Input records:
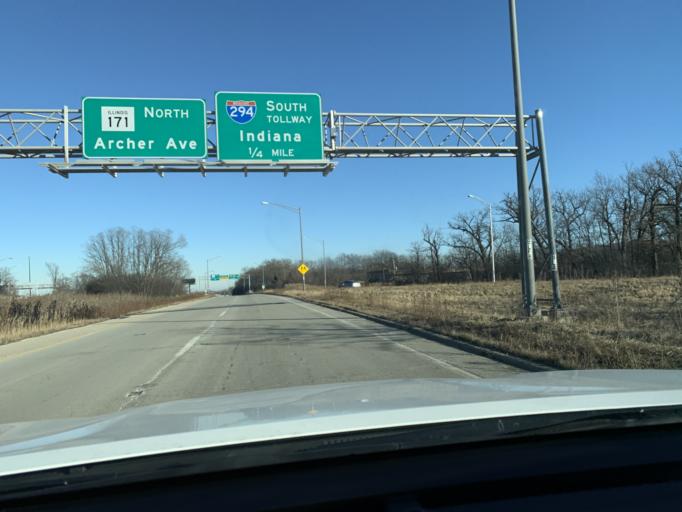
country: US
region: Illinois
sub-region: Cook County
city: Willow Springs
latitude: 41.7441
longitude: -87.8499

Challenge: Could you write out the material again with "city" replaced by "town", changing nothing else and leaving out the pictures?

Exercise output:
country: US
region: Illinois
sub-region: Cook County
town: Willow Springs
latitude: 41.7441
longitude: -87.8499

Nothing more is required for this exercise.